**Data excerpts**
-- BEGIN --
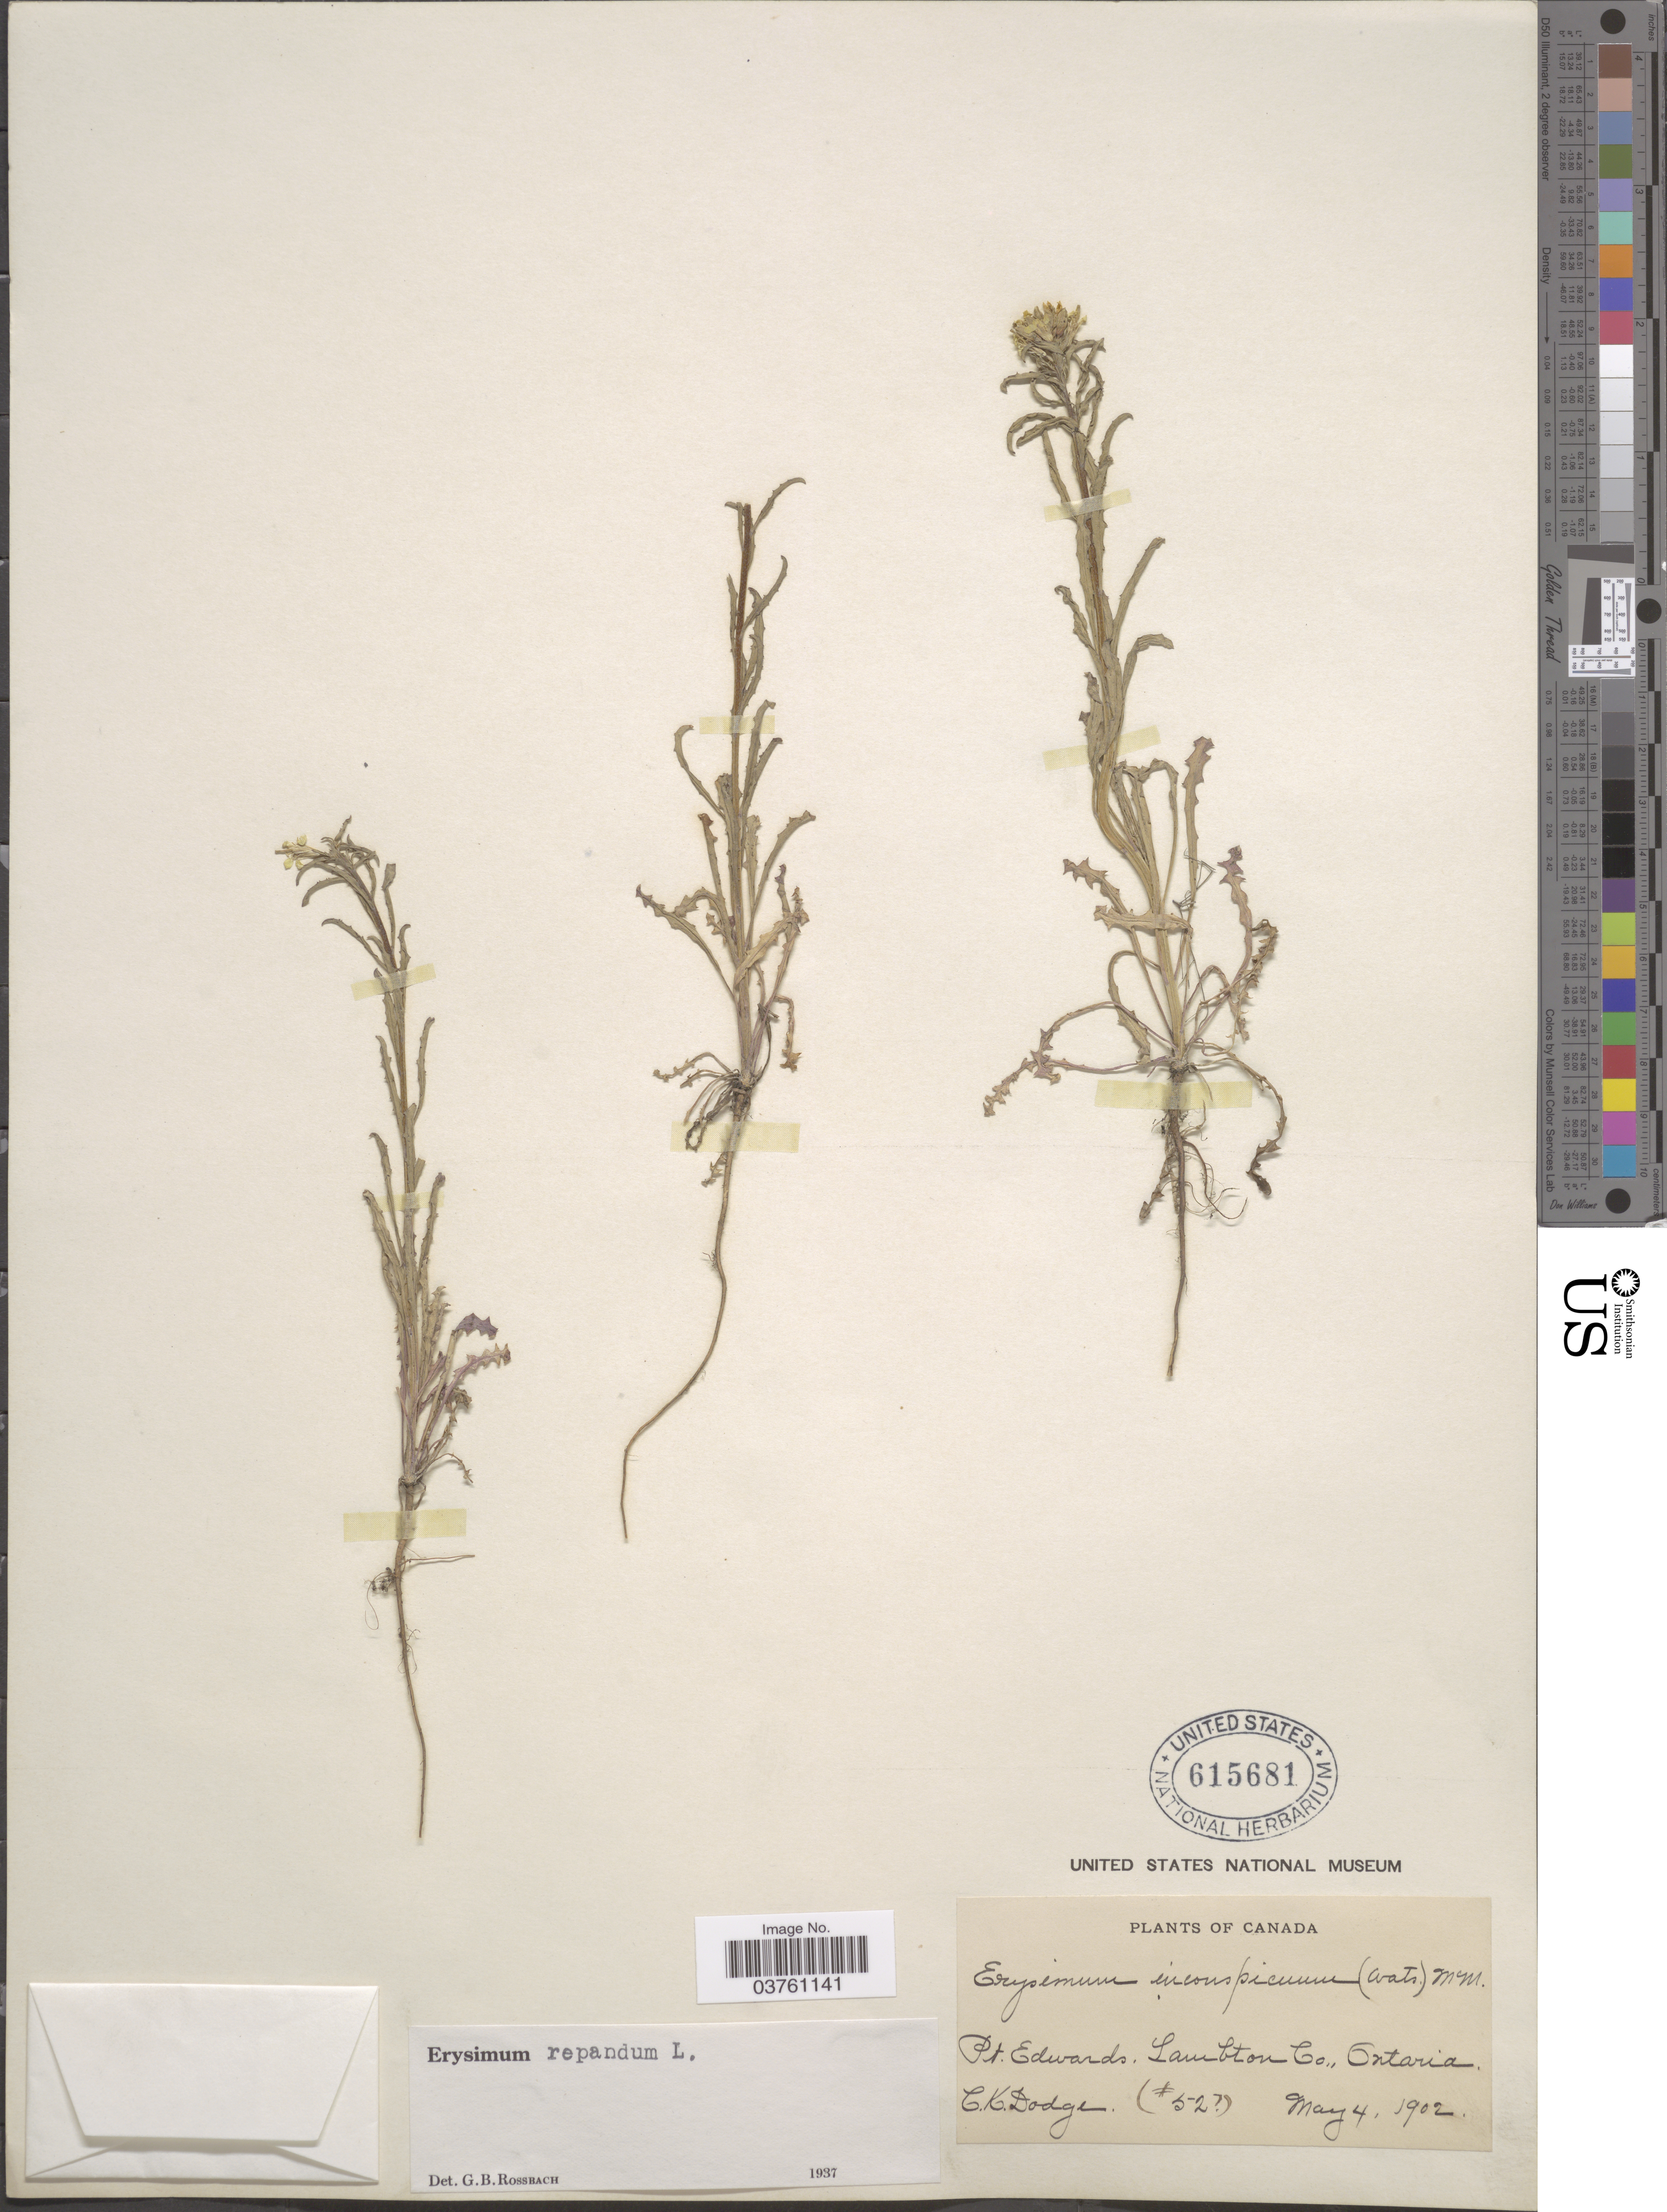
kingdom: Plantae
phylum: Tracheophyta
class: Magnoliopsida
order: Brassicales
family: Brassicaceae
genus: Erysimum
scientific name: Erysimum repandum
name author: L.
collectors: C. Dodge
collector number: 52?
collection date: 1902-05-04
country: Canada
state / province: Ontario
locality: Pt. Edwards. Lambton Co.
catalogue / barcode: US 615681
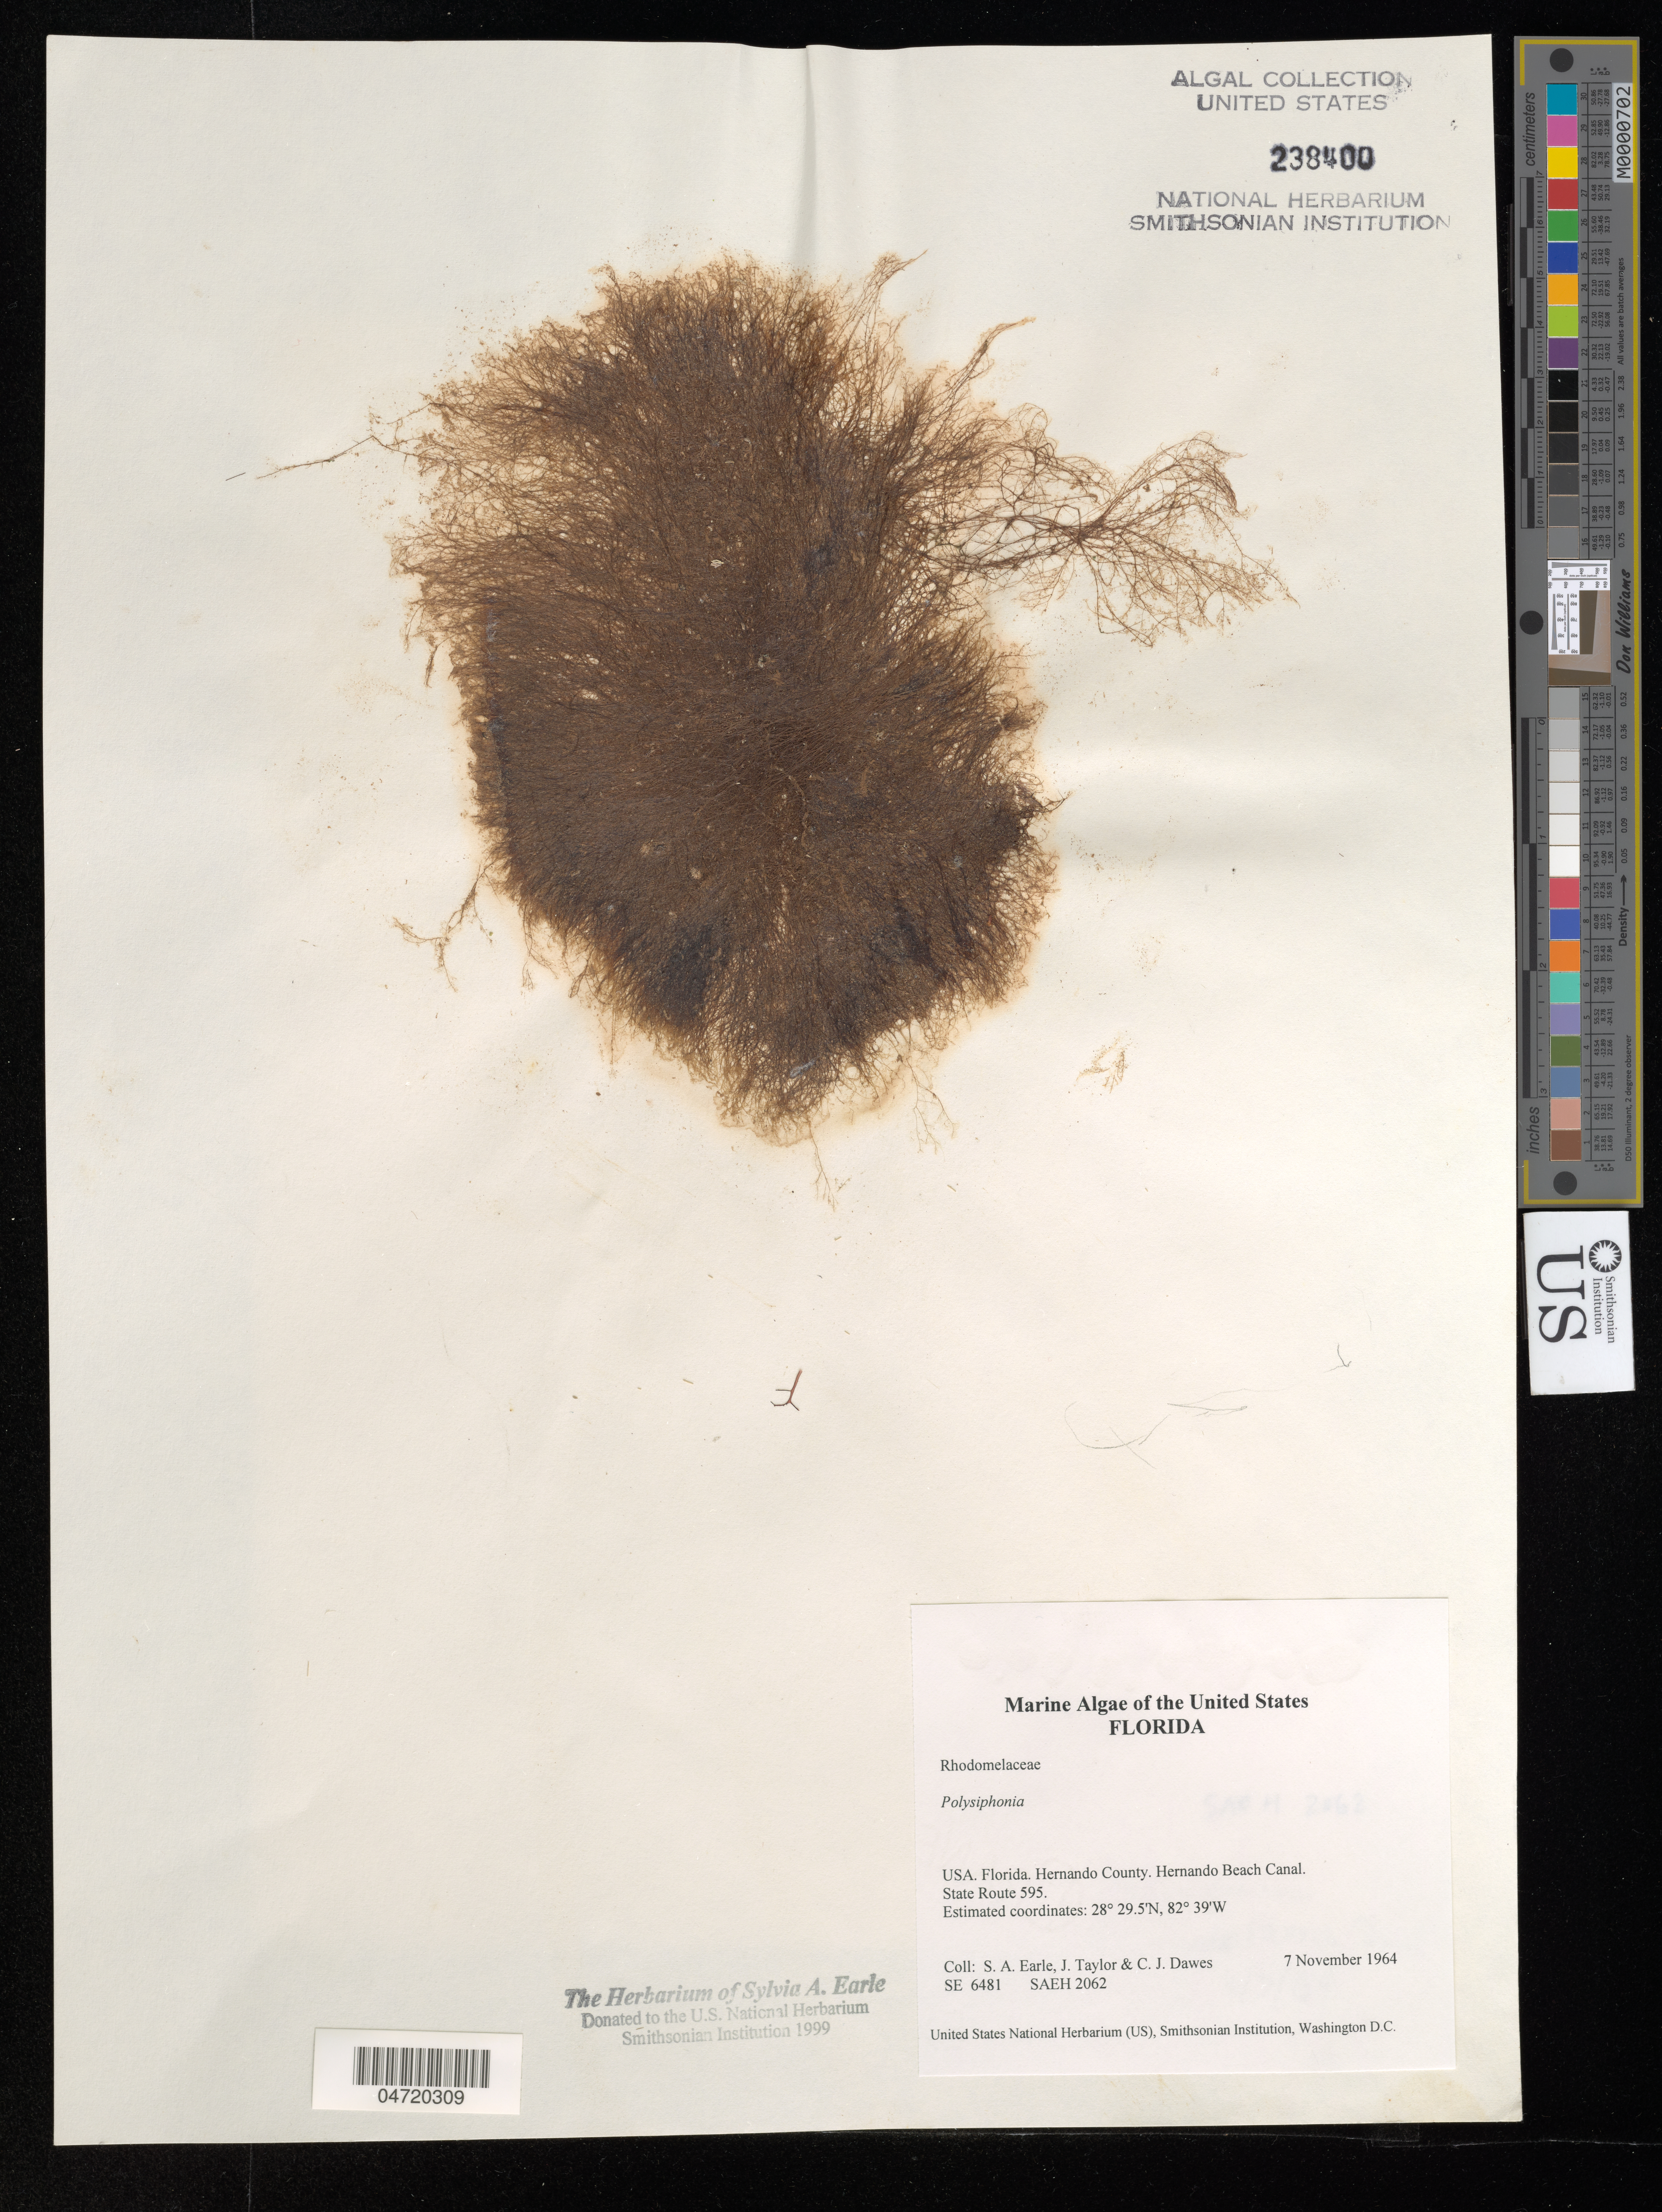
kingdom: Plantae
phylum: Rhodophyta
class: Florideophyceae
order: Ceramiales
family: Rhodomelaceae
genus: Polysiphonia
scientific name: Polysiphonia sp.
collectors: S. A. Earle, J. Taylor & C. Dawes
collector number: SE 6481/SAEH 2062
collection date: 1964-11-07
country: United States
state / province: Florida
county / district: Hernando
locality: Hernando County. Hernando Beach Canal. State Route 595.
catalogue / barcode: US 238400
-- END --
**What the task asks**
Reproduce the listing verbatim from its start through the line containing "state / province: Ontario", including that line. Omit the pictures.

**Reply to the exercise**
kingdom: Plantae
phylum: Tracheophyta
class: Magnoliopsida
order: Brassicales
family: Brassicaceae
genus: Erysimum
scientific name: Erysimum repandum
name author: L.
collectors: C. Dodge
collector number: 52?
collection date: 1902-05-04
country: Canada
state / province: Ontario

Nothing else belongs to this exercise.